DB2 Version 10.1 for Linux, UNIX, and Windows

Linguistic processing for DB2 Text Search

DB2® Text Search provides dictionary packs to support the linguistic processing of documents and queries. In addition, n-gram segmentation is supported for languages such as Chinese, Japanese, and Korean. As an alternative to dictionary-based word segmentation, the search engine provides an option to select n-gram segmentation for languages such as Chinese, Japanese, and Korean.

If a text document is in one of the supported languages, linguistic processing is carried out during the tokenization stage, that is when then text is broken up into individual words. For unsupported languages, the document is parsed using white space or n-gram segmentation. Lemmatization (like stemming, this means to find the normalized form of a word, but it also analyzes the word's part of speech) is not performed on unsupported languages.

When you search a text search index, a match is indicated if the indexed document contains the query terms or linguistic variations of the query terms. The variations of a word depend on the language of the query.

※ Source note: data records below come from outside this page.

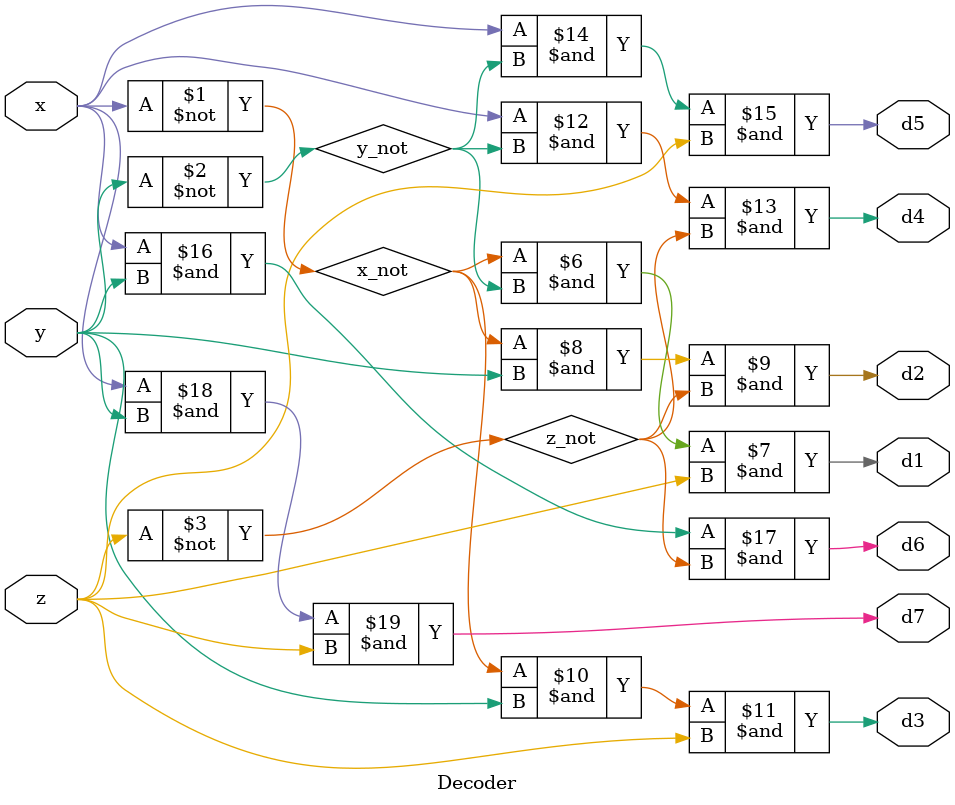
<source format=v>
`timescale 1ns / 1ns

module  Decoder( x, y, z, d1, d2, d3, d4, d5, d6, d7 );
input x, y, z ;
output d1, d2, d3, d4, d5, d6, d7 ;
wire d0, x_not, y_not, z_not ;

assign x_not = ~x ;
assign y_not = ~y ;
assign z_not = ~z ;

assign d0 = x_not & y_not & z_not ;
assign d1 = x_not & y_not & z ;
assign d2 = x_not & y & z_not ;
assign d3 = x_not & y & z ;
assign d4 = x & y_not & z_not ;
assign d5 = x & y_not & z ;
assign d6 = x & y & z_not ;
assign d7 = x & y & z ;

endmodule



</source>
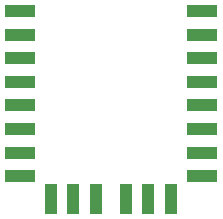
<source format=gbr>
G04 EasyPC Gerber Version 21.0.3 Build 4286 *
G04 #@! TF.Part,Single*
G04 #@! TF.FileFunction,Paste,Top *
G04 #@! TF.FilePolarity,Positive *
%FSLAX35Y35*%
%MOIN*%
G04 #@! TA.AperFunction,SMDPad*
%ADD71R,0.03931X0.10072*%
%ADD70R,0.10072X0.03931*%
X0Y0D02*
D02*
D70*
X195191Y35191D03*
Y43065D03*
Y50939D03*
Y58813D03*
Y66687D03*
Y74561D03*
Y82435D03*
Y90309D03*
X255821Y35191D03*
Y43065D03*
Y50939D03*
Y58813D03*
Y66687D03*
Y74561D03*
Y82435D03*
Y90309D03*
D02*
D71*
X205250Y27750D03*
X212750D03*
X220250D03*
X230250D03*
X237750D03*
X245250D03*
X0Y0D02*
M02*

</source>
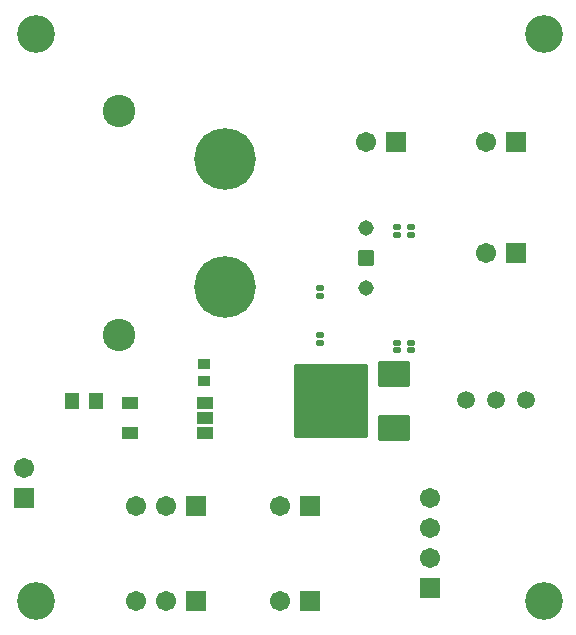
<source format=gbr>
%TF.GenerationSoftware,KiCad,Pcbnew,7.0.1*%
%TF.CreationDate,2023-09-17T16:52:06+09:00*%
%TF.ProjectId,Mix necessary function,4d697820-6e65-4636-9573-736172792066,rev?*%
%TF.SameCoordinates,Original*%
%TF.FileFunction,Soldermask,Top*%
%TF.FilePolarity,Negative*%
%FSLAX46Y46*%
G04 Gerber Fmt 4.6, Leading zero omitted, Abs format (unit mm)*
G04 Created by KiCad (PCBNEW 7.0.1) date 2023-09-17 16:52:06*
%MOMM*%
%LPD*%
G01*
G04 APERTURE LIST*
G04 Aperture macros list*
%AMRoundRect*
0 Rectangle with rounded corners*
0 $1 Rounding radius*
0 $2 $3 $4 $5 $6 $7 $8 $9 X,Y pos of 4 corners*
0 Add a 4 corners polygon primitive as box body*
4,1,4,$2,$3,$4,$5,$6,$7,$8,$9,$2,$3,0*
0 Add four circle primitives for the rounded corners*
1,1,$1+$1,$2,$3*
1,1,$1+$1,$4,$5*
1,1,$1+$1,$6,$7*
1,1,$1+$1,$8,$9*
0 Add four rect primitives between the rounded corners*
20,1,$1+$1,$2,$3,$4,$5,0*
20,1,$1+$1,$4,$5,$6,$7,0*
20,1,$1+$1,$6,$7,$8,$9,0*
20,1,$1+$1,$8,$9,$2,$3,0*%
G04 Aperture macros list end*
%ADD10RoundRect,0.101600X-0.754000X0.754000X-0.754000X-0.754000X0.754000X-0.754000X0.754000X0.754000X0*%
%ADD11C,1.711200*%
%ADD12RoundRect,0.101600X-0.754000X-0.754000X0.754000X-0.754000X0.754000X0.754000X-0.754000X0.754000X0*%
%ADD13RoundRect,0.101600X1.250000X-1.000000X1.250000X1.000000X-1.250000X1.000000X-1.250000X-1.000000X0*%
%ADD14RoundRect,0.101600X3.000000X-3.000000X3.000000X3.000000X-3.000000X3.000000X-3.000000X-3.000000X0*%
%ADD15RoundRect,0.101600X-0.200000X0.175000X-0.200000X-0.175000X0.200000X-0.175000X0.200000X0.175000X0*%
%ADD16C,2.753200*%
%ADD17C,5.219200*%
%ADD18C,1.311200*%
%ADD19RoundRect,0.101600X0.554000X-0.554000X0.554000X0.554000X-0.554000X0.554000X-0.554000X-0.554000X0*%
%ADD20C,1.503200*%
%ADD21C,3.200000*%
%ADD22RoundRect,0.101600X0.400000X-0.350000X0.400000X0.350000X-0.400000X0.350000X-0.400000X-0.350000X0*%
%ADD23RoundRect,0.101600X-0.600000X0.400000X-0.600000X-0.400000X0.600000X-0.400000X0.600000X0.400000X0*%
%ADD24RoundRect,0.101600X-0.500000X-0.600000X0.500000X-0.600000X0.500000X0.600000X-0.500000X0.600000X0*%
G04 APERTURE END LIST*
D10*
%TO.C,LED*%
X160431100Y-127913600D03*
D11*
X160431100Y-125373600D03*
X160431100Y-122833600D03*
X160431100Y-120293600D03*
%TD*%
D12*
%TO.C,AZUSA*%
X167691100Y-99573600D03*
D11*
X165151100Y-99573600D03*
%TD*%
D12*
%TO.C,SW1*%
X167691100Y-90143600D03*
D11*
X165151100Y-90143600D03*
%TD*%
D12*
%TO.C,SW2*%
X157531100Y-90143600D03*
D11*
X154991100Y-90143600D03*
%TD*%
D13*
%TO.C,U$17*%
X157331100Y-109784600D03*
X157331100Y-114384600D03*
D14*
X151981100Y-112084600D03*
%TD*%
D15*
%TO.C,C4*%
X151069100Y-107132600D03*
X151069100Y-106482600D03*
%TD*%
%TO.C,C5*%
X157588100Y-107770600D03*
X157588100Y-107120600D03*
%TD*%
D16*
%TO.C,Lipo\uFF3FTHRU*%
X134101100Y-87553600D03*
X134101100Y-106453600D03*
D17*
X143001100Y-91553600D03*
X143001100Y-102453600D03*
%TD*%
D12*
%TO.C,AZUSA_CON1*%
X150271100Y-129003600D03*
D11*
X147731100Y-129003600D03*
%TD*%
D12*
%TO.C,SERVO1*%
X140541100Y-129003600D03*
D11*
X138001100Y-129003600D03*
X135461100Y-129003600D03*
%TD*%
D18*
%TO.C,U$1*%
X155001100Y-102543600D03*
X155001100Y-97463600D03*
D19*
X155001100Y-100003600D03*
%TD*%
D15*
%TO.C,C1*%
X151069100Y-103171600D03*
X151069100Y-102521600D03*
%TD*%
%TO.C,C2*%
X157588100Y-98002600D03*
X157588100Y-97352600D03*
%TD*%
%TO.C,C3*%
X158779100Y-98002600D03*
X158779100Y-97352600D03*
%TD*%
%TO.C,C6*%
X158779100Y-107770600D03*
X158779100Y-107120600D03*
%TD*%
D20*
%TO.C,LED_SW0*%
X168541100Y-112003600D03*
X163461100Y-112003600D03*
X166001100Y-112003600D03*
%TD*%
D12*
%TO.C,SERVO2*%
X140541100Y-121003600D03*
D11*
X138001100Y-121003600D03*
X135461100Y-121003600D03*
%TD*%
D12*
%TO.C,AZUSA_CON2*%
X150271100Y-121003600D03*
D11*
X147731100Y-121003600D03*
%TD*%
D21*
%TO.C,H1*%
X127001100Y-81003600D03*
%TD*%
%TO.C,H2*%
X170001100Y-81003600D03*
%TD*%
%TO.C,H3*%
X127001100Y-129003600D03*
%TD*%
%TO.C,H4*%
X170001100Y-129003600D03*
%TD*%
D10*
%TO.C,THRU*%
X126001100Y-120273600D03*
D11*
X126001100Y-117733600D03*
%TD*%
D22*
%TO.C,C7*%
X141255100Y-108938600D03*
X141255100Y-110338600D03*
%TD*%
D23*
%TO.C,TLP1*%
X141301100Y-114781600D03*
X141301100Y-112241600D03*
X141301100Y-113511600D03*
X135001100Y-114781600D03*
X135001100Y-112241600D03*
%TD*%
D24*
%TO.C,R1*%
X132081100Y-112032600D03*
X130081100Y-112032600D03*
%TD*%
M02*

</source>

Linguistic processing for Chinese, Japanese, and Korean documents

For a search engine, getting good search results depends in large part on the techniques that are used to process text. After the text is extracted from the document, the first step in text processing is to identify the individual words in the text. Identifying the individual words in the text is referred to as segmentation. For many languages, white space (blanks, the end of a line, and certain punctuation) can be used to recognize word boundaries. However, Chinese, Japanese, and Korean do not use white space between characters to separate words, so other techniques must be used.

DB2 Text Search provides two processing options for Chinese, Japanese, and Korean: a morphological segmentation option, also called dictionary-based word segmentation, and an n-gram segmentation option (the default setting).

Morphological segmentation uses a language-specific dictionary to identify words in the sequence of characters in the document. This technique provides precise search results, because the dictionaries are used to identify word boundaries.

N-gram segmentation avoids the problem of identifying word boundaries, and instead indexes overlapping pairs of characters. Because two characters are used, this technique is also called bi-gram segmentation. N-gram segmentation always returns all matching documents that contain the search terms. However, this technique can return documents that do not match the query.

Example

To show how both types of linguistic processing work, examine the following text in a document: election for governor of Kanagawa prefecture. In Japanese, this text contains eight characters. For this example, the eight characters are represented as A B C D E F G H. A sample query that users might enter could be election for governor, which is four characters and are represented as E F G H. (The document text and the sample query share similar characters.)